▸ Problem to solve
For every line in the records that has the word "input", make a copy.

▸ Source material

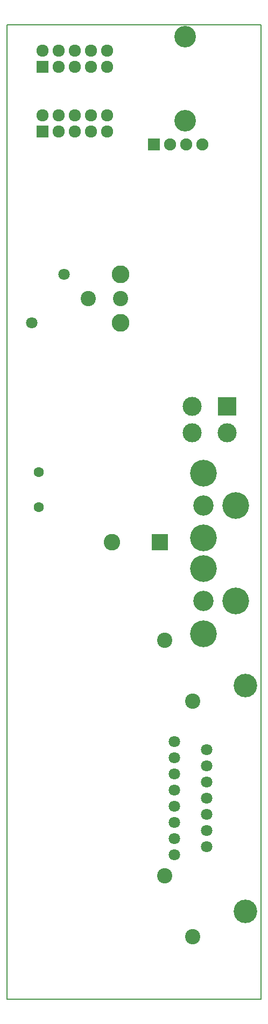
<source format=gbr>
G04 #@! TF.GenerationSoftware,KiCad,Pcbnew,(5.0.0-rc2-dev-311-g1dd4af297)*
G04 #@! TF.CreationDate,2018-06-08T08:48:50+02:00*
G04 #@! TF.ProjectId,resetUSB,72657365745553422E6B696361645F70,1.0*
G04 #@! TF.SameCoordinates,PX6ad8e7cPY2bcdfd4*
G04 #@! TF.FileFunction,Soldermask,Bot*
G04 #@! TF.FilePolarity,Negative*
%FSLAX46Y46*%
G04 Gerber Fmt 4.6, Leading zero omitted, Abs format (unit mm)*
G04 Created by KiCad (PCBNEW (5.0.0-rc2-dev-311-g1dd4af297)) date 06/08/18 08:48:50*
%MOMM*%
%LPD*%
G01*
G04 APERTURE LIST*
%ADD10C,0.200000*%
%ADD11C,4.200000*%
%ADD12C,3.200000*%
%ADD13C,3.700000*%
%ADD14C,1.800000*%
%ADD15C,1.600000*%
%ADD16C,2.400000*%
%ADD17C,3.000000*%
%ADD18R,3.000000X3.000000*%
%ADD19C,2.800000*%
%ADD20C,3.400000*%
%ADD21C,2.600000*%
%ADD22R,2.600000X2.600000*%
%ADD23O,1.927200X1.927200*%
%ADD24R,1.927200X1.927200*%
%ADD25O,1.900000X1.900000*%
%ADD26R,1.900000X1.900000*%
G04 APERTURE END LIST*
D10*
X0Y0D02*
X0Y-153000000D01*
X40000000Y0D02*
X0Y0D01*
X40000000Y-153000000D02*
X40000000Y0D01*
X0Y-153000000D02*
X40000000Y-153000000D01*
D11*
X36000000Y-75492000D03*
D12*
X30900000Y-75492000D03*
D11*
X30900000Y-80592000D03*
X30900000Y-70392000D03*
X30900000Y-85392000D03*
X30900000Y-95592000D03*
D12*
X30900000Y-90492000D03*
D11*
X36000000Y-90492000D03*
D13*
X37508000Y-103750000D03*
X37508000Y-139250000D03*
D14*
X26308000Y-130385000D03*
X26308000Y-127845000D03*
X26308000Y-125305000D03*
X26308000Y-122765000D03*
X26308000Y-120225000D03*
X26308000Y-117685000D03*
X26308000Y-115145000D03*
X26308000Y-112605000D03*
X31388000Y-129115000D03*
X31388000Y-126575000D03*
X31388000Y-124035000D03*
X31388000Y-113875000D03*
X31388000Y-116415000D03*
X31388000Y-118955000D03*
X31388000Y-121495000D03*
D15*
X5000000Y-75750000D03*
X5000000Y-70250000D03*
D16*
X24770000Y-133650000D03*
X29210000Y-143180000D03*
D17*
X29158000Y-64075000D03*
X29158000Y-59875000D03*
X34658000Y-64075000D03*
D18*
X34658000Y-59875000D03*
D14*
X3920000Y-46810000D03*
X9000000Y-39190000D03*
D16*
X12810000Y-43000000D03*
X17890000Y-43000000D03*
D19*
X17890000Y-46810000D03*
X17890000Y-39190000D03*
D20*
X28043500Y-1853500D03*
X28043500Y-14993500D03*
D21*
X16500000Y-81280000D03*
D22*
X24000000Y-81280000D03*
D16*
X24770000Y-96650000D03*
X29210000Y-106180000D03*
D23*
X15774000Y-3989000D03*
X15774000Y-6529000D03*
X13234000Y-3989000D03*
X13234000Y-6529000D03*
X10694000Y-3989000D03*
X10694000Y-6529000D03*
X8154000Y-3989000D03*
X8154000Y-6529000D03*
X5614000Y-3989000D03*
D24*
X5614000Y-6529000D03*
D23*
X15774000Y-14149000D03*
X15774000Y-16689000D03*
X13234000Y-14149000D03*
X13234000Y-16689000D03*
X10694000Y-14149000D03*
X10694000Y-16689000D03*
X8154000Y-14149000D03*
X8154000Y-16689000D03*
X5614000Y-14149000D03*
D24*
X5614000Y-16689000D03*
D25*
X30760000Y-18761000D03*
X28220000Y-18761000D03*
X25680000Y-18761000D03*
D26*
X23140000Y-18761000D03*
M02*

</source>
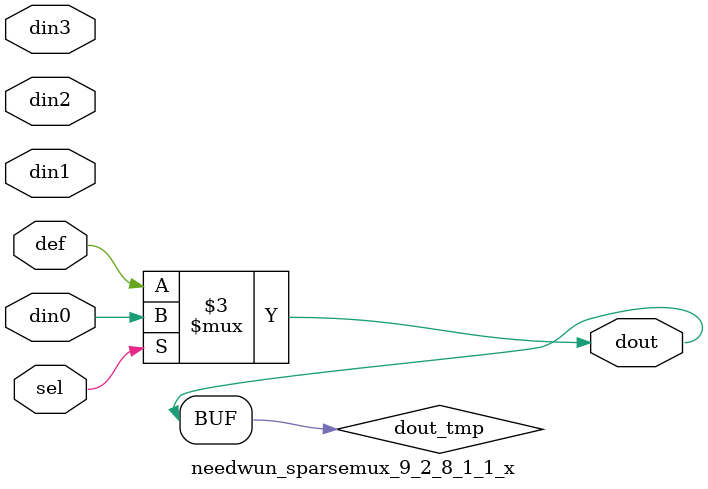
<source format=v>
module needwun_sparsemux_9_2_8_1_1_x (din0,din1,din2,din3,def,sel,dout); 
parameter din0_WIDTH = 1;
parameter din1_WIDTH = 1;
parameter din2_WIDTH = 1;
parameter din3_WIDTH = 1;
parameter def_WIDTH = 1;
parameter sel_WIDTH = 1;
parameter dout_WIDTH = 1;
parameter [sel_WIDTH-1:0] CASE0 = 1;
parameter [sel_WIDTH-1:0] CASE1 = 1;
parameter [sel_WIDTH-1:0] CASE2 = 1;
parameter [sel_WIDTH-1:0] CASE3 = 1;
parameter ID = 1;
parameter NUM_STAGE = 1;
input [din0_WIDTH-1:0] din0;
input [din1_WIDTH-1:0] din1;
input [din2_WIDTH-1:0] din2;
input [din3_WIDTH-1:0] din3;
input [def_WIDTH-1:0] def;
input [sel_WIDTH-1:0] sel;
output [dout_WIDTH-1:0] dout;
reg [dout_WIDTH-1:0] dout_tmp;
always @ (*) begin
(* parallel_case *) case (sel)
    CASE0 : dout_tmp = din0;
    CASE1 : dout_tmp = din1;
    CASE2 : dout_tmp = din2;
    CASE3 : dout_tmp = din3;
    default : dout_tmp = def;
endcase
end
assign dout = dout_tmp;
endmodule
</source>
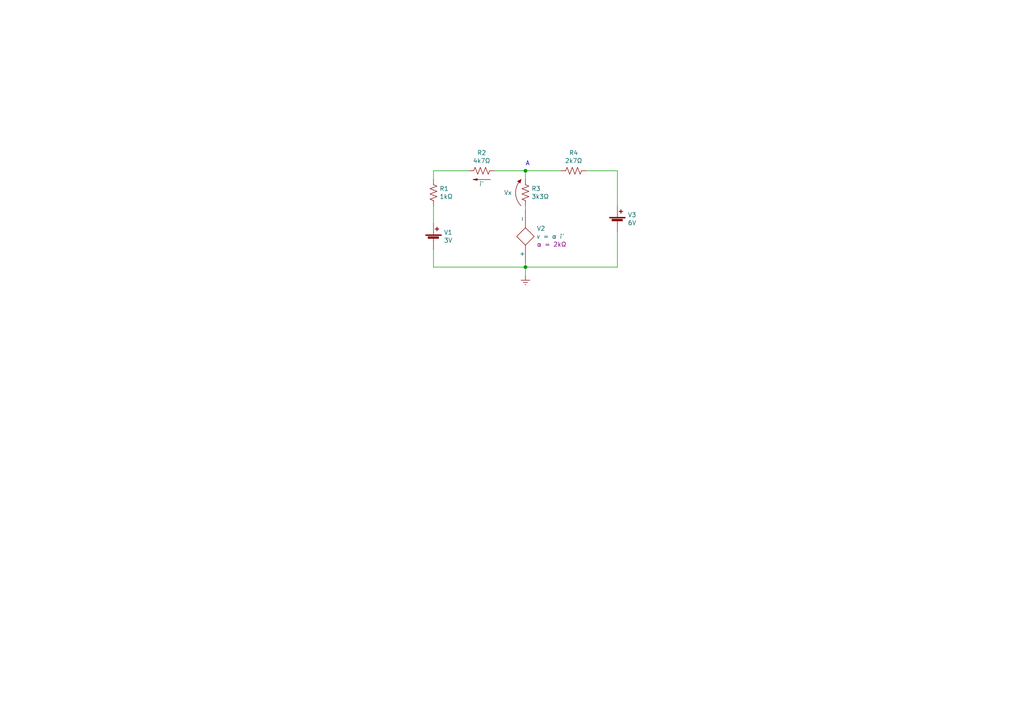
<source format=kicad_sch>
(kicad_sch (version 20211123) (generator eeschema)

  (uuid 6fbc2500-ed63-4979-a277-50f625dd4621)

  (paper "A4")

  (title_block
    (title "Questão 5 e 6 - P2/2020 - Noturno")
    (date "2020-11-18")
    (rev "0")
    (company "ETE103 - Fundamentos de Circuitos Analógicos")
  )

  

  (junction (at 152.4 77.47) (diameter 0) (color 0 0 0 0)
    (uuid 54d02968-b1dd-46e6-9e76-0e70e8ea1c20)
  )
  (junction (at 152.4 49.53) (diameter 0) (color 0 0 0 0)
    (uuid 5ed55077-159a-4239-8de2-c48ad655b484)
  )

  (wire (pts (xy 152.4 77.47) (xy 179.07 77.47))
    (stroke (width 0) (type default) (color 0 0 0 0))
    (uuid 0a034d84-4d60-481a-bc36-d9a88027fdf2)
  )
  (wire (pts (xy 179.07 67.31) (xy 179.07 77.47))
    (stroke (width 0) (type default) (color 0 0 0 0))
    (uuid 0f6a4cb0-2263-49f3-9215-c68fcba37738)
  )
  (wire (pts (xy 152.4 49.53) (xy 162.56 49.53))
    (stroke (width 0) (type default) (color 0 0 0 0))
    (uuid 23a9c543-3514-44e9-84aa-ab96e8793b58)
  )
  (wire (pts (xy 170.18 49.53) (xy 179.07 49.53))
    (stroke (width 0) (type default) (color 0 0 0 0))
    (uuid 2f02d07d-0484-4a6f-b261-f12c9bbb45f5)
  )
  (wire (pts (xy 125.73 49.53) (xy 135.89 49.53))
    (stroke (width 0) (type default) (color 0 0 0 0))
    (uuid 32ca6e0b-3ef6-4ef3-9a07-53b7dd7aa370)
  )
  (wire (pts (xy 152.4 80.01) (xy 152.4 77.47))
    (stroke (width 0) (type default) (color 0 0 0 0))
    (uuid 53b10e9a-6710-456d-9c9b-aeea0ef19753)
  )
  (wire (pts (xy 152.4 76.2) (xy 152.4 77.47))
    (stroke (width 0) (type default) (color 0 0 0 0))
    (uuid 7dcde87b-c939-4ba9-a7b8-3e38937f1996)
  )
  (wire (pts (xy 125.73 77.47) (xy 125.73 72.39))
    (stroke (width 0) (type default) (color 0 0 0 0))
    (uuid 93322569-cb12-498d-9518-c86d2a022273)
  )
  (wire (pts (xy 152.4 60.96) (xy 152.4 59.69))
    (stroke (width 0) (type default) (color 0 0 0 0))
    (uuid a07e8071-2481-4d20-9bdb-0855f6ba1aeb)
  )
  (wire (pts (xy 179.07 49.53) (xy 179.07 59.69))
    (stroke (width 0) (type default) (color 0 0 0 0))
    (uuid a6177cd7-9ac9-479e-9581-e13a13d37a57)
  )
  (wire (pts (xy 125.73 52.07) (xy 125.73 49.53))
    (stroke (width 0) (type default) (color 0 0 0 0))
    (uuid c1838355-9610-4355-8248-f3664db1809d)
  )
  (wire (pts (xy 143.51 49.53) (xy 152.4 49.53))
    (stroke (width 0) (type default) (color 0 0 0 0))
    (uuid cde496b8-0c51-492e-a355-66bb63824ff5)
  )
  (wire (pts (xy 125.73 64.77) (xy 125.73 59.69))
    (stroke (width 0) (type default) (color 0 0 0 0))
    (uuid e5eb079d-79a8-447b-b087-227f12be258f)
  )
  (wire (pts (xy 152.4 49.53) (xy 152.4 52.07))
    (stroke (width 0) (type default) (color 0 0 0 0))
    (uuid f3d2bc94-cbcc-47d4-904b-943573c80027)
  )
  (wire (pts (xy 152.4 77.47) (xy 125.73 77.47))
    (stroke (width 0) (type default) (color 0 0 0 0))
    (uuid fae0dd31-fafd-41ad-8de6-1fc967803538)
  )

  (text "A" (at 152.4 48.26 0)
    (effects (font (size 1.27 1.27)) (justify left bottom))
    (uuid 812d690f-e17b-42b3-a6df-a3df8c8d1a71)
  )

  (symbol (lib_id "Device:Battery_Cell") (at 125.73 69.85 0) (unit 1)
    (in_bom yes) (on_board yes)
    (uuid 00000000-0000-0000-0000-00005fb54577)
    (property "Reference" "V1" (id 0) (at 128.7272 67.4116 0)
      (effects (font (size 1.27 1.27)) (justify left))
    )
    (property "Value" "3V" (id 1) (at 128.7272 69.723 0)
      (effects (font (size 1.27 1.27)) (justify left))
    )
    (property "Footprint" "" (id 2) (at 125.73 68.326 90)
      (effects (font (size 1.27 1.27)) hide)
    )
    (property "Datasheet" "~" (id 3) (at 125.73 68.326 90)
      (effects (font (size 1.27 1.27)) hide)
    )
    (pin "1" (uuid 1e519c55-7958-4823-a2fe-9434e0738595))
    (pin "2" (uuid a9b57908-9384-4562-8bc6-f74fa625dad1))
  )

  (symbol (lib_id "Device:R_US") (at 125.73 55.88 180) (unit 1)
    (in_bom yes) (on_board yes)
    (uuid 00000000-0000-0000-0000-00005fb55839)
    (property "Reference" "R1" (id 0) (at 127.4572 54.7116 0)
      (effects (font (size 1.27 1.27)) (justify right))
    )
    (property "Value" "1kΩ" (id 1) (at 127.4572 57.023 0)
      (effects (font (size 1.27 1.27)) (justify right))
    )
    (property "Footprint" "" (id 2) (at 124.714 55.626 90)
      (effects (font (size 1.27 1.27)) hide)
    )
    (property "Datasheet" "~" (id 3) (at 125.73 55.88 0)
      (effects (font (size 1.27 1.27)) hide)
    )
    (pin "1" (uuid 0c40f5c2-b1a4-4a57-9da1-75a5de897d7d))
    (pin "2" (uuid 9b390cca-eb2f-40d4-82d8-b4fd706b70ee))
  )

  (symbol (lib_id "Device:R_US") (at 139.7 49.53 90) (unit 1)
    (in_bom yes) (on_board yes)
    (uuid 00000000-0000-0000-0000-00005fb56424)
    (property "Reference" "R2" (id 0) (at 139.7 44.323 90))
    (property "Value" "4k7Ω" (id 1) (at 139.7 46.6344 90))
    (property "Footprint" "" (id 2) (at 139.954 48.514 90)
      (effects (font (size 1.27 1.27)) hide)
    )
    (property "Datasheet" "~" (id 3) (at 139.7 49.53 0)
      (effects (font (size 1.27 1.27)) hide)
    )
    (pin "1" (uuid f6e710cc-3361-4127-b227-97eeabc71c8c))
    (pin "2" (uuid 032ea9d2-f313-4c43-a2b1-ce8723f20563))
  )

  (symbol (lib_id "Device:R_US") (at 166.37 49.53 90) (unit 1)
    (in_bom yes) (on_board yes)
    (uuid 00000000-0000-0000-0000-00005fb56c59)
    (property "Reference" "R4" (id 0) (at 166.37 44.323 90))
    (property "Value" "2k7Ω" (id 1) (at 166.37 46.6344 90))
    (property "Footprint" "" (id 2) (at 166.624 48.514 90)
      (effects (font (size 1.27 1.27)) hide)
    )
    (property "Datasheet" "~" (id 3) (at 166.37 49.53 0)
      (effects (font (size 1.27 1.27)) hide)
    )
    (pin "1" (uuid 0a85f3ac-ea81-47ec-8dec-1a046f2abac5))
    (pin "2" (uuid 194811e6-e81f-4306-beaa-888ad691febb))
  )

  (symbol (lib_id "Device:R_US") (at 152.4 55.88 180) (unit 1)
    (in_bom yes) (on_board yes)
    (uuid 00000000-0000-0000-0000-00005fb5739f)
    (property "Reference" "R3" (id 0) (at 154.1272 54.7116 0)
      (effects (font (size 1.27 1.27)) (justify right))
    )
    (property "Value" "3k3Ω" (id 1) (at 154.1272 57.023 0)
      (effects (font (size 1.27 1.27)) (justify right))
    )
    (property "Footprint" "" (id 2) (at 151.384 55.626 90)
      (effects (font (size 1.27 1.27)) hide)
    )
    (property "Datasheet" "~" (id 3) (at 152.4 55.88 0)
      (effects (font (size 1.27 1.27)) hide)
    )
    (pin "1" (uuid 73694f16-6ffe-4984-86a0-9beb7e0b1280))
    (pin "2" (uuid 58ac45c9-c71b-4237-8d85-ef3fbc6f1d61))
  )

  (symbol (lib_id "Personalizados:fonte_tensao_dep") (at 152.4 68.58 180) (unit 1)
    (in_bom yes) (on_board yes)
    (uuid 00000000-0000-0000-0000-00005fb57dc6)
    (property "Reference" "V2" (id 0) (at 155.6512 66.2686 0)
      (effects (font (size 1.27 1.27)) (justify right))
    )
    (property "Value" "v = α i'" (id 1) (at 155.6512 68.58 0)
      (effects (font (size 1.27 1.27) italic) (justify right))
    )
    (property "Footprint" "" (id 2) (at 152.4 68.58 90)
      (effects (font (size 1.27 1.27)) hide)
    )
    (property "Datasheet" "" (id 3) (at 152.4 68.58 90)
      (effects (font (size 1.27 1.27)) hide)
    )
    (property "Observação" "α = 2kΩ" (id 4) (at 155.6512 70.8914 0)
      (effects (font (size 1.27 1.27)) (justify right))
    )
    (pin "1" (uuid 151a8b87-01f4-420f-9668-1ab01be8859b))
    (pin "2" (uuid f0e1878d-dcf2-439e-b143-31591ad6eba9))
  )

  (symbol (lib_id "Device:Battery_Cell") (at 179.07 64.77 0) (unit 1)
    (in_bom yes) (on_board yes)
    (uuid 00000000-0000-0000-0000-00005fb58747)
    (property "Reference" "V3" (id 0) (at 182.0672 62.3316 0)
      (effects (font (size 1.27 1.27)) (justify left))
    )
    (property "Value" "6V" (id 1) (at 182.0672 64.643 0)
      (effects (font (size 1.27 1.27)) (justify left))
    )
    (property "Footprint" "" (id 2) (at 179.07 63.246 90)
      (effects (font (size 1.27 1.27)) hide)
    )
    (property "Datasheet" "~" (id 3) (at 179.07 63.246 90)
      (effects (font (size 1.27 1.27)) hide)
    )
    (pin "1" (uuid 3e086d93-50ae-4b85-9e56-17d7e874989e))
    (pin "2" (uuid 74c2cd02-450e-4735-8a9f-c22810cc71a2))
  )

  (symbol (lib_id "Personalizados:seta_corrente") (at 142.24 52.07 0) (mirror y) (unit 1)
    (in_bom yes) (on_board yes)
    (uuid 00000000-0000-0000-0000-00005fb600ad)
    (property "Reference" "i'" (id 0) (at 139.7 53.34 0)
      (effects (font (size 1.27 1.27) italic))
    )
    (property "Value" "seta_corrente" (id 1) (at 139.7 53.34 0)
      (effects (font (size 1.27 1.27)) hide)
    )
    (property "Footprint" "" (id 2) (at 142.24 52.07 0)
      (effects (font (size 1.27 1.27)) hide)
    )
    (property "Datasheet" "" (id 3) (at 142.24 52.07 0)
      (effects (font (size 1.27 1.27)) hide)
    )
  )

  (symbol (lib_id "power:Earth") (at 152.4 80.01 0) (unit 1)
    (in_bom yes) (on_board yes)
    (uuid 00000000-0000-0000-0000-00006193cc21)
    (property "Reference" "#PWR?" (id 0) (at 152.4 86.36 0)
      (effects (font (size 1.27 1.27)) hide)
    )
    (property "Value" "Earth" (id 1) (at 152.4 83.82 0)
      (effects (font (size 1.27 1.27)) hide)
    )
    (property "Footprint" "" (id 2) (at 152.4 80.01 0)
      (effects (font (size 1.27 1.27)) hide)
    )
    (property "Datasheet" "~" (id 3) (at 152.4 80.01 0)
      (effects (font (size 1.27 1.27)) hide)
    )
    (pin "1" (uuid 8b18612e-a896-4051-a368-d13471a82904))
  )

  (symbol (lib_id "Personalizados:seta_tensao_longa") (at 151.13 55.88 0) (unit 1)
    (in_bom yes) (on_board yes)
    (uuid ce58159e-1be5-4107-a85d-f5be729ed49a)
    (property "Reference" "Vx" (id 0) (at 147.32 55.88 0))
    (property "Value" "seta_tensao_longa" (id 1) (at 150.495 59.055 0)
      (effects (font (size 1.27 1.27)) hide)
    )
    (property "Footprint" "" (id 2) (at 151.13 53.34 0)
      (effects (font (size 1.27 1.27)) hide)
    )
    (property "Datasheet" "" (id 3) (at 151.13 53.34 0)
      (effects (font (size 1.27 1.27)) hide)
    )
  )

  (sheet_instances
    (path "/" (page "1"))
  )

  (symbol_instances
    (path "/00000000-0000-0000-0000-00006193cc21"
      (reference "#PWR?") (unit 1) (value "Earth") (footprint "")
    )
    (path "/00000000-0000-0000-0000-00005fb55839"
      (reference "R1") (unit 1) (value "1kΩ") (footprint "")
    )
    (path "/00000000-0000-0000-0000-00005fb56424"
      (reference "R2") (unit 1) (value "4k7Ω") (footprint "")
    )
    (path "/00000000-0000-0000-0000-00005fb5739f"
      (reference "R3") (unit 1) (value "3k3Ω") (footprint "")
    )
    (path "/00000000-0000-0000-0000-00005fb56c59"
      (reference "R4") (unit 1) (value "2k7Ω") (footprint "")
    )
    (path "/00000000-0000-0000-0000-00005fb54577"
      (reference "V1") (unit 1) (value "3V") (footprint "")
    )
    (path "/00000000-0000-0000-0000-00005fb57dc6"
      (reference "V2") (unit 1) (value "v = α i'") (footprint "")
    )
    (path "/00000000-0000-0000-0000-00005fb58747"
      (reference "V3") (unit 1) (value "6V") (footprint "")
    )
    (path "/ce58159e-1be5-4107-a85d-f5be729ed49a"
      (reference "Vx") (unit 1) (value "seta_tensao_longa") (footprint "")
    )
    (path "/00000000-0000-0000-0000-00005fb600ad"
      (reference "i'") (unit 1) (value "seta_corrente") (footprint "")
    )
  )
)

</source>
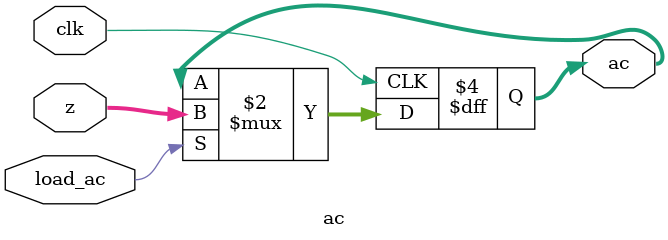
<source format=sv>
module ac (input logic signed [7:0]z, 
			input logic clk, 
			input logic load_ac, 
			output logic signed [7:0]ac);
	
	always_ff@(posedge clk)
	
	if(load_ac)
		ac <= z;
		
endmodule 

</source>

▸ Solution for this problem
input [din0_WIDTH-1:0] din0;
input [din1_WIDTH-1:0] din1;
input [din2_WIDTH-1:0] din2;
input [din3_WIDTH-1:0] din3;
input [def_WIDTH-1:0] def;
input [sel_WIDTH-1:0] sel;
module ac (input logic signed [7:0]z, 
			input logic clk, 
			input logic load_ac, 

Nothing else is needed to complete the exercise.